Y a-t-il de nos jours des enfants qui aient fait le malheur de leurs parents ? Nous voudrions dire non, mais nous ne le pouvons. Dans l’île de Rügen, on montre sur une tombe une main pétrifiée ; c’est, dit-on, celle d’un parricide. Le tombeau n’a pas voulu la garder, cette main coupable. D'où vient-elle ? Je ne sais, mais je vois dans cette légende et dans d’autres semblables combien le peuple ou plutôt le coeur humain a horreur de ce crime contre nature. Le meurtre le plus horrible est celui qui a pour objet un être qui nous a donné la vie, dont le sang coule dans nos veines, dont le dévouement a soutenu notre existence. Impossible de mesurer la culpabilité de celui qui tue l’auteur de ses jours. Le législateur athénien n’avait prononcé aucune peine contre le parricide. Interroge sur cette omission, il répondit : Personne ne commet jamais ce crime, il est donc inutile de statuer à cet égard. Dieu soit loué, ce forfait est, en effet, rare : peu d’enfants versent le sang de leurs parents, mais ils les tuent d’une autre manière, manière plus cruelle puisqu’elle prolonge l’agonie pendant de nombreuses années. Je m’adresse à ces meurtriers-là, a ceux qui l’ont été et a ceux qui s’apprêtent à le devenir.

Que de jeunes gens, que de jeunes filles traînent dans la boue le nom honorable de leurs parents par leurs péchés, leurs mensonges, leurs coupables désirs. Combien brisent le coeur de leur père et de leur mère et font prématurément blanchir leurs cheveux.

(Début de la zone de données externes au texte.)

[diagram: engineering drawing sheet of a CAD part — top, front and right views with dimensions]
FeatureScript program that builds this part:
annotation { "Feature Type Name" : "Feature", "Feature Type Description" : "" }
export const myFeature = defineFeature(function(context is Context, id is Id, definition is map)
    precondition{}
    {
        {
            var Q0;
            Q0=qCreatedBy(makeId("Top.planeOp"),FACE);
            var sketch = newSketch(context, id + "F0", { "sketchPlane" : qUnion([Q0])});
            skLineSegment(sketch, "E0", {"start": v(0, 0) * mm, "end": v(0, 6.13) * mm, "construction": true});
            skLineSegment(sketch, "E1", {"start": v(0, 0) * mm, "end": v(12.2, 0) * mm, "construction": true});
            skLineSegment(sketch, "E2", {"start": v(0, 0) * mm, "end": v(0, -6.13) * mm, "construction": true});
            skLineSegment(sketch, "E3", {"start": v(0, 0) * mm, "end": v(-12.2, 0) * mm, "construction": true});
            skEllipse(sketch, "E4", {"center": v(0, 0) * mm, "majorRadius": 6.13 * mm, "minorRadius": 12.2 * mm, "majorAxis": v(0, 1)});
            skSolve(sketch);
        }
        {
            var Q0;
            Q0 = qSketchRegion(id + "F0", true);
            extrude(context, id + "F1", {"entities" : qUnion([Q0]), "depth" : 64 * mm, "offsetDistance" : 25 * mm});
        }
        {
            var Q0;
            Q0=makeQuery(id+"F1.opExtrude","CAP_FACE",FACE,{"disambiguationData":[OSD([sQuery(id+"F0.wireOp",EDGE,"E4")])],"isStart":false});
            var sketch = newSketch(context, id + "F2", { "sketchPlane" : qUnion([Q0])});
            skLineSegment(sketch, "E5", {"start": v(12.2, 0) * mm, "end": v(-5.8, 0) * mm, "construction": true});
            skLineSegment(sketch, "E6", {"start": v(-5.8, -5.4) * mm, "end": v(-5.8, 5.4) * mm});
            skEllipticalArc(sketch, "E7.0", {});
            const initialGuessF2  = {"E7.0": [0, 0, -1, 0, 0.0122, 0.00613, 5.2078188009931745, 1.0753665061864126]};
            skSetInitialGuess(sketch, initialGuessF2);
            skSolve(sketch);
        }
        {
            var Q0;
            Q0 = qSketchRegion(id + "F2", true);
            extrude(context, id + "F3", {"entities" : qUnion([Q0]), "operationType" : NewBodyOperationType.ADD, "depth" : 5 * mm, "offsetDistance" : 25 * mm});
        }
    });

Je sais par expérience que des parents sans nombre ont le coeur meurtri, tue, avant leur mort, par ceux qui leur doivent tout. Je connais des enfants qui grâce au dévouement et aux sacrifices de leur mère se sont élevés sur l’échelle sociale et ont eu ensuite honte de leurs parents. Une blanchisseuse s’était usée au travail pour permettre à son fils de suivre ses études. Le jeune homme ayant réussi à prendre son grade de docteur en philologie avait obtenu une place de professeur au gymnase et avait laissé sa mère à ses cuviers. Un jour il la rencontre dans la rue. Il est obligé de s’arrêter mais se dégage vite en voyant approcher un collègue. "Qui était", lui demande celui-ci, "cette personne avec laquelle tu causais si familièrement". "Cette personne", répond le professeur, "cette femme... c’était ma blanchisseuse ; elle est familière jusqu’à l’impertinence..."
Je ne raconterais pas cette triste histoire si je ne savais que des faits semblables sont fréquents.

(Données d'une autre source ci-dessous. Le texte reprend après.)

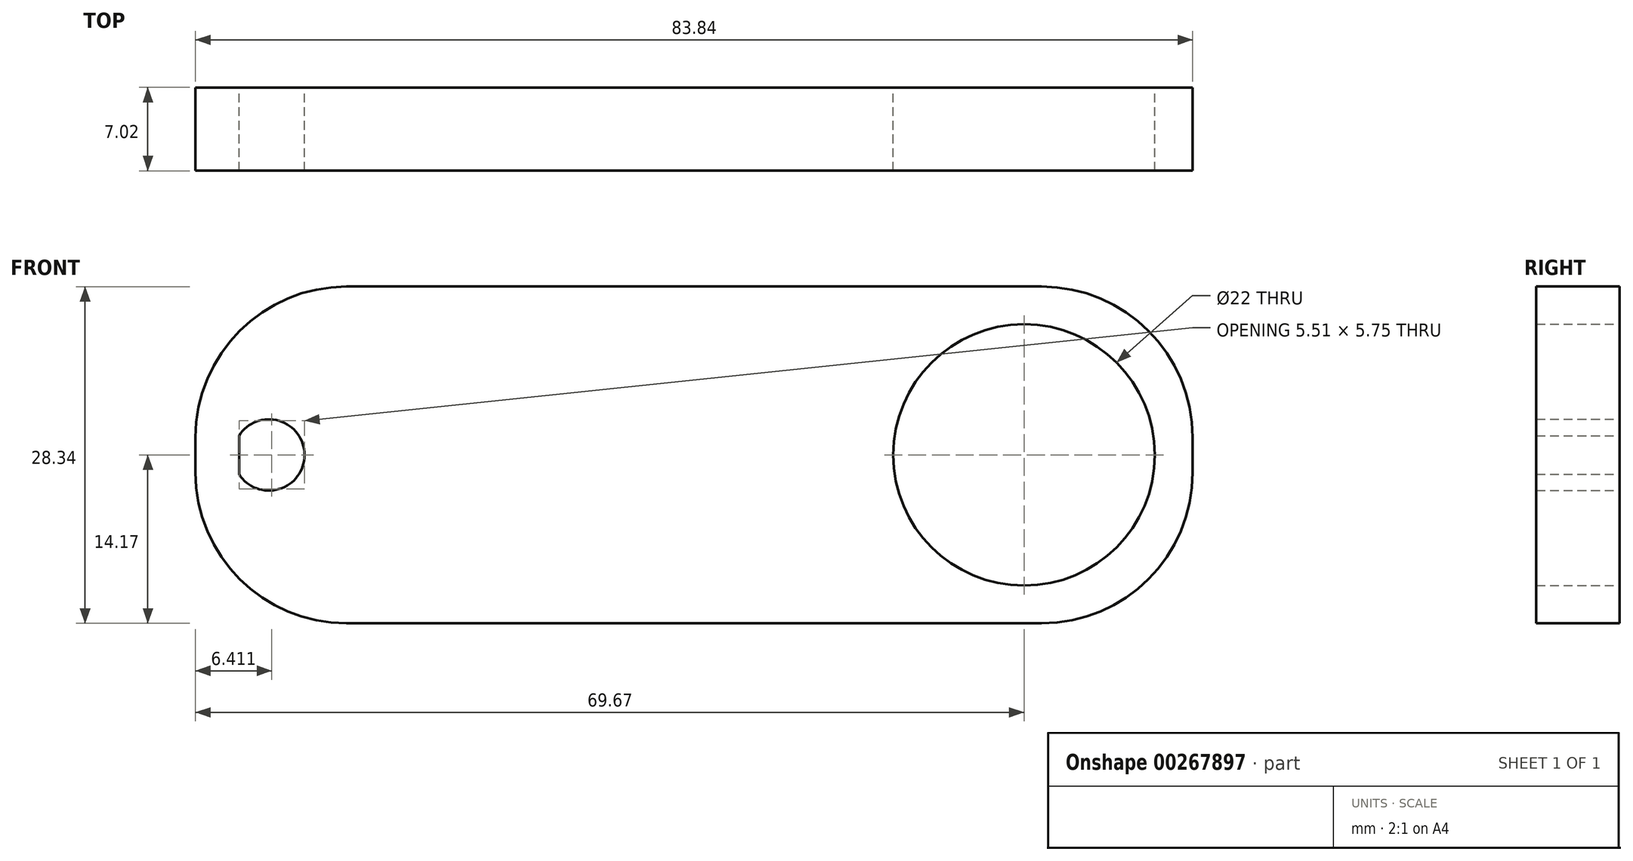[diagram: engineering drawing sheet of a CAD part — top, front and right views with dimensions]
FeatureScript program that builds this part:
annotation { "Feature Type Name" : "Feature", "Feature Type Description" : "" }
export const myFeature = defineFeature(function(context is Context, id is Id, definition is map)
    precondition{}
    {
        {
            var Q0;
            Q0=qCreatedBy(makeId("Front.planeOp"),FACE);
            var sketch = newSketch(context, id + "F0", { "sketchPlane" : qUnion([Q0])});
            skLineSegment(sketch, "E0.bottom", {"start": v(45.92, 14.17) * mm, "end": v(-45.92, 14.17) * mm});
            skLineSegment(sketch, "E0.top", {"start": v(45.92, -14.17) * mm, "end": v(-45.92, -14.17) * mm});
            skLineSegment(sketch, "E0.left", {"start": v(45.92, 14.17) * mm, "end": v(45.92, -14.17) * mm});
            skLineSegment(sketch, "E0.right", {"start": v(-45.92, 14.17) * mm, "end": v(-45.92, -14.17) * mm});
            skPoint(sketch, "E0.middle", {"position": v(0, 0) * mm});
            skCircle(sketch, "E1", {"center": v(-31.75, 0) * mm, "radius": 3 * mm});
            skCircle(sketch, "E2.MirrorC", {"center": v(31.75, 0) * mm, "radius": 11 * mm});
            skLineSegment(sketch, "E3", {"start": v(-34.26, 1.63) * mm, "end": v(-34.26, -1.63) * mm});
            skLineSegment(sketch, "E4", {"start": v(-37.92, 14.17) * mm, "end": v(-37.92, -14.17) * mm});
            skSolve(sketch);
        }
        {
            var Q0;
            {var subQ4=sQuery(id+"F0.wireOp",EDGE,"E0.left");Q0=makeQuery(id+"F0.imprint","IMPRINT",FACE,{"disambiguationData":[TD([[makeQuery(id+"F0.imprint","IMPRINT",EDGE,{"derivedFrom":subQ4}),-1.0]])]});}
            var Q1;
            {var subQ0=sQuery(id+"F0.wireOp",EDGE,"E3");Q1=makeQuery(id+"F0.imprint","IMPRINT",FACE,{"disambiguationData":[TD([[makeQuery(id+"F0.imprint","IMPRINT",EDGE,{"derivedFrom":subQ0}),-1.0]])]});}
            extrude(context, id + "F1", {"entities" : qUnion([Q0, Q1]), "endBound" : BoundingType.SYMMETRIC, "depth" : 7 * mm});
        }
        {
            var Q0;
            Q0=makeQuery(id+"F1.opExtrude","SWEPT_EDGE",EDGE,{"disambiguationData":[OSD([sQuery(id+"F0.wireOp",EDGE,"E0.bottom"),sQuery(id+"F0.wireOp",EDGE,"E4")])]});
            var Q1;
            Q1=makeQuery(id+"F1.opExtrude","SWEPT_EDGE",EDGE,{"disambiguationData":[OSD([sQuery(id+"F0.wireOp",EDGE,"E0.top"),sQuery(id+"F0.wireOp",EDGE,"E4")])]});
            var Q2;
            Q2=makeQuery(id+"F1.opExtrude","SWEPT_EDGE",EDGE,{"disambiguationData":[OSD([sQuery(id+"F0.wireOp",EDGE,"E0.bottom"),sQuery(id+"F0.wireOp",EDGE,"E0.left")])]});
            var Q3;
            Q3=makeQuery(id+"F1.opExtrude","SWEPT_EDGE",EDGE,{"disambiguationData":[OSD([sQuery(id+"F0.wireOp",EDGE,"E0.top"),sQuery(id+"F0.wireOp",EDGE,"E0.left")])]});
            fillet(context, id + "F2", {"entities" : qUnion([Q0, Q1, Q2, Q3]), "radius" : 12.7 * mm, "tangentPropagation" : true, "allowEdgeOverflow" : false});
        }
    });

Le proverbe : "Un père nourrit plus aisément six fils, que six fils ne nourrissent un père" — est toujours vrai. L'Éternel qui se compare à un père ému de compassion envers ses enfants comprend la souffrance du pauvre vieillard que ses fils font vivre parce qu’ils y sont contraints par la police, ou celle de celui qui doit entrer à l’asile quand ses enfants pourraient lui venir en aide.
Dans les familles aisées, cela ne va pas mieux ; les enfants n’ont parfois pas une minute a donné au père malade et abandonné ; quand ils viennent le voir par acquit de conscience, ils sont si presses qu’ils ne peuvent s’arrêter. Nombreux sont les parents qui comprennent à merveille le sens de cette parole : - "Une épée te transpercera l’âme". - et dont les cheveux blancs pourraient raconter de tristes histoires. Il ne manquerait pas d’exemples à citer pour montrer que la malédiction repose sur ceux qui ont foule aux pieds le commandement qui a une promesse. Leur coeur est dans l’obscurité quelque brillante que soit leur position extérieure, car ils ont élevé une barrière entre Dieu et leur âme.

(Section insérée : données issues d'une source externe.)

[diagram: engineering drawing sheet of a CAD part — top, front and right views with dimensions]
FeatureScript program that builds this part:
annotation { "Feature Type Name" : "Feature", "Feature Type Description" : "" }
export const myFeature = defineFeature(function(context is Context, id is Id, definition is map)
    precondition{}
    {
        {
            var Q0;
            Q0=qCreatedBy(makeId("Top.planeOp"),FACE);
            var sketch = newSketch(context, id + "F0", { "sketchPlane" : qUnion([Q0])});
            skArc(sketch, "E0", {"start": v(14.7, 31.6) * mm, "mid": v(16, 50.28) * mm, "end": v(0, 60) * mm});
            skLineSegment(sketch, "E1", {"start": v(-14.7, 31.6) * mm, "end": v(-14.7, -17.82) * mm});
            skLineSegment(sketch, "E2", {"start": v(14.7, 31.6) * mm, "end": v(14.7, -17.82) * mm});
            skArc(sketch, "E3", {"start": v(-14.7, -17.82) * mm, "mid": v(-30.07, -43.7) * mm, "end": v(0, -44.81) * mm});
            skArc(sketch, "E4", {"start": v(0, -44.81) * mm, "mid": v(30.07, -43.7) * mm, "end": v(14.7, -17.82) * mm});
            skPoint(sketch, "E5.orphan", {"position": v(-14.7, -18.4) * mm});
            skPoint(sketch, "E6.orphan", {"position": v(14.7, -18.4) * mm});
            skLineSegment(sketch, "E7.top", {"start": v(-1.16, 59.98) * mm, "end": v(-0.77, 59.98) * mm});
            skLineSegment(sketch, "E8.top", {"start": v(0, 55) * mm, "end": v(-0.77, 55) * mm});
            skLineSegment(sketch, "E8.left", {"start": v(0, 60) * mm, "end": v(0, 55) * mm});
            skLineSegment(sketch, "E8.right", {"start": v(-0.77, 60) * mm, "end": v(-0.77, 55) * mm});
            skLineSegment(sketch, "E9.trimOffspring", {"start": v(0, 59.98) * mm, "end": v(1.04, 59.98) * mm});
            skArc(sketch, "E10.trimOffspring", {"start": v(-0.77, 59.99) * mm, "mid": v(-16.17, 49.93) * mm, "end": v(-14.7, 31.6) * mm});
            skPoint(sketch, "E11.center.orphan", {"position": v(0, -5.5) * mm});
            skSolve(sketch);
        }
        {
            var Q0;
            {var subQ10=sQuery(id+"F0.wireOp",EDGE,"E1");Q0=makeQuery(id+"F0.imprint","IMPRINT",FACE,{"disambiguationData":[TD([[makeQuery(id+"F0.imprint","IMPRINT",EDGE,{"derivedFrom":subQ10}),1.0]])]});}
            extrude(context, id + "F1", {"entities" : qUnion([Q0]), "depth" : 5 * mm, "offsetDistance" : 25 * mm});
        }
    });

Puissent ces quelques mots atteindre leur but et avertir ces fils et ces filles coupables qui, non seulement font le malheur de leurs parents, mais détruisent encore leur propre bonheur.
"Ne vous abusez pas ; on ne se moque pas de Dieu ; ce que l’homme a sème il le moissonnera aussi". Plus tard les ingrats récoltent chez leurs propres enfants ce qu’ils ont semé dans leur jeunesse.